20. Q20 — Time zone scheduling problem

    Problem Solving

    A student in Perth (UTC+8) wants to video call a friend in New York (UTC−5). The student is available from 6:00 pm to 10:00 pm Perth time each evening.

    (a) Convert the student’s available window to New York time.

    (b) The friend in New York is available from 8:00 am to 2:00 pm New York time. What is the common window when both can speak? Give the times in both time zones.

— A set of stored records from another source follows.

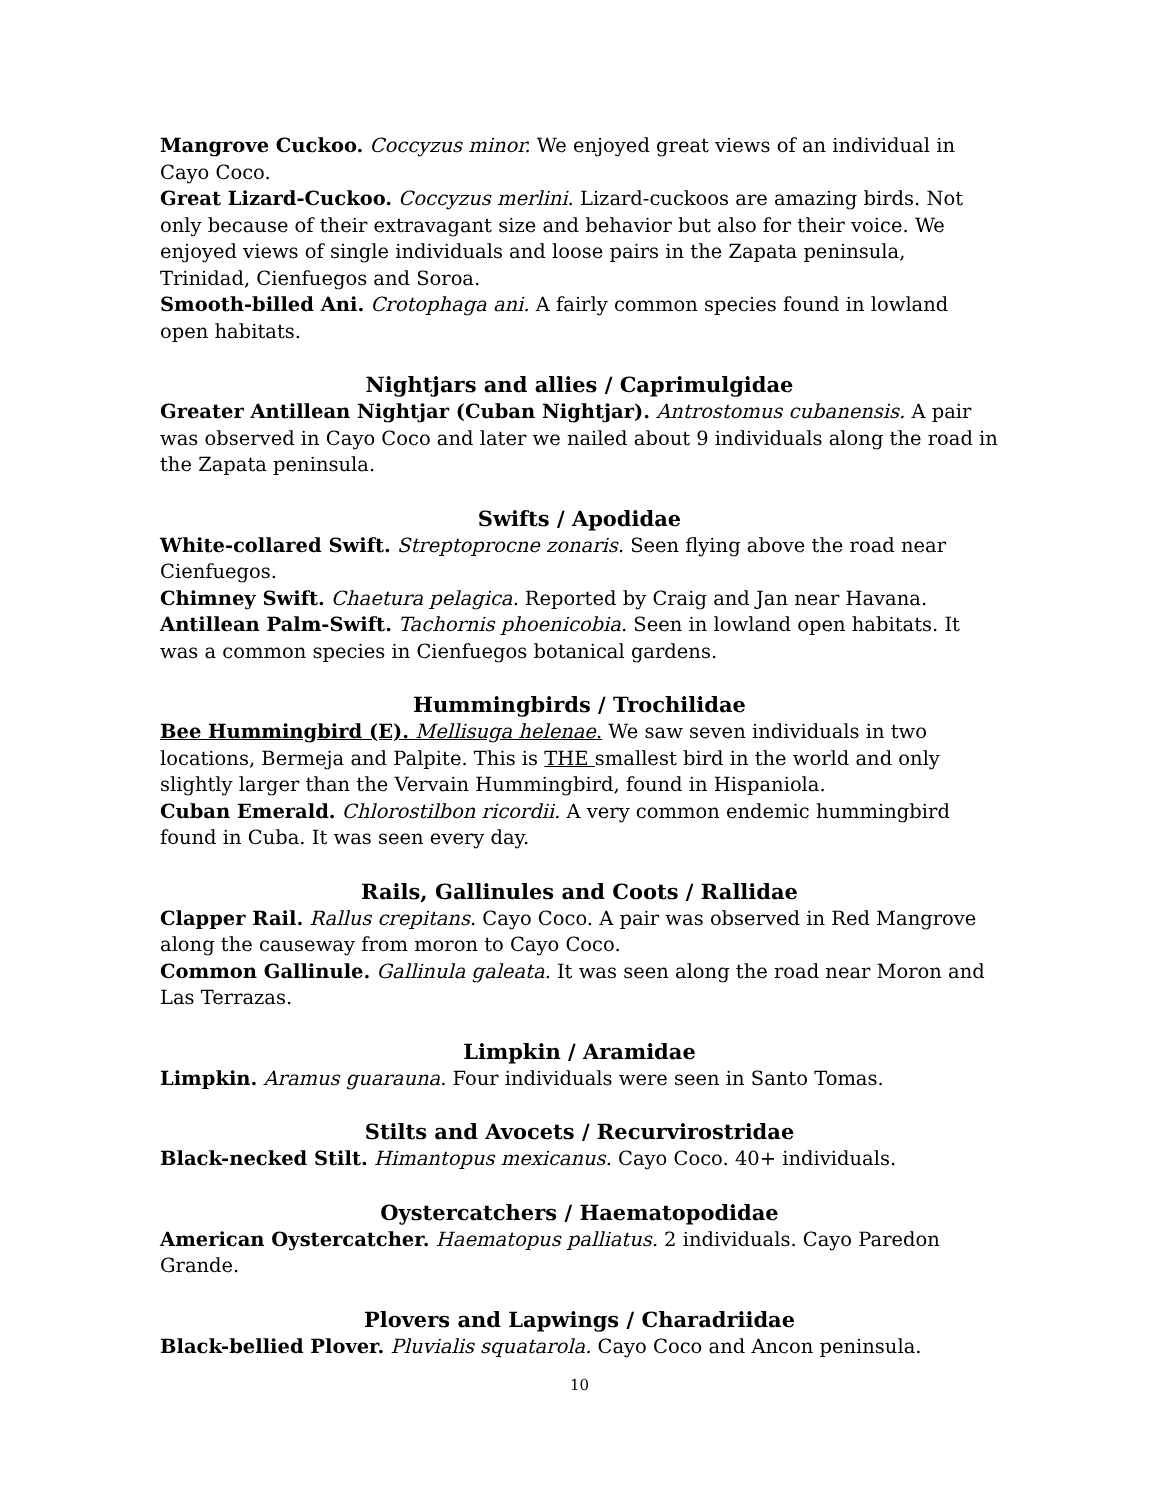Mangrove Cuckoo. Coccyzus minor. We enjoyed great views of an individual in Cayo Coco.
Great Lizard-Cuckoo. Coccyzus merlini. Lizard-cuckoos are amazing birds. Not only because of their extravagant size and behavior but also for their voice. We enjoyed views of single individuals and loose pairs in the Zapata peninsula, Trinidad, Cienfuegos and Soroa.
Smooth-billed Ani. Crotophaga ani. A fairly common species found in lowland open habitats.
Nightjars and allies / Caprimulgidae
Greater Antillean Nightjar (Cuban Nightjar). Antrostomus cubanensis. A pair was observed in Cayo Coco and later we nailed about 9 individuals along the road in the Zapata peninsula.
Swifts / Apodidae
White-collared Swift. Streptoprocne zonaris. Seen flying above the road near Cienfuegos.
Chimney Swift. Chaetura pelagica. Reported by Craig and Jan near Havana.
Antillean Palm-Swift. Tachornis phoenicobia. Seen in lowland open habitats. It was a common species in Cienfuegos botanical gardens.
Hummingbirds / Trochilidae
Bee Hummingbird (E). Mellisuga helenae. We saw seven individuals in two locations, Bermeja and Palpite. This is THE smallest bird in the world and only slightly larger than the Vervain Hummingbird, found in Hispaniola.
Cuban Emerald. Chlorostilbon ricordii. A very common endemic hummingbird found in Cuba. It was seen every day.
Rails, Gallinules and Coots / Rallidae
Clapper Rail. Rallus crepitans. Cayo Coco. A pair was observed in Red Mangrove along the causeway from moron to Cayo Coco.
Common Gallinule. Gallinula galeata. It was seen along the road near Moron and Las Terrazas.
Limpkin / Aramidae
Limpkin. Aramus guarauna. Four individuals were seen in Santo Tomas.
Stilts and Avocets / Recurvirostridae
Black-necked Stilt. Himantopus mexicanus. Cayo Coco. 40+ individuals.
Oystercatchers / Haematopodidae
American Oystercatcher. Haematopus palliatus. 2 individuals. Cayo Paredon Grande.
Plovers and Lapwings / Charadriidae
Black-bellied Plover. Pluvialis squatarola. Cayo Coco and Ancon peninsula.
10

    (c) The student’s family also wants to join from Tokyo (UTC+9). Convert the common window found in (b) into Tokyo time. Can the whole family join?

    ▶ Show Answer

    (a) Perth (UTC+8) to New York (UTC−5): difference = 13 hours. Perth is 13 hours ahead.
    Student’s window in NY time: 6:00 pm − 13 h = 5:00 am; 10:00 pm − 13 h = 9:00 am.
    Student’s window in New York = 5:00 am to 9:00 am

    (b) Friend available 8:00 am–2:00 pm NY. Student corresponds to 5:00 am–9:00 am NY.
    Common window (NY time): 8:00 am to 9:00 am
    In Perth time: 8:00 am + 13 h = 9:00 pm to 10:00 pm Perth

    (c) Tokyo (UTC+9) is 1 hour ahead of Perth.
    Common window in Tokyo time: 9:00 pm Perth + 1 h = 10:00 pm to 11:00 pm Tokyo.
    Yes, the Tokyo family can join — 10:00 pm–11:00 pm is a reasonable evening hour.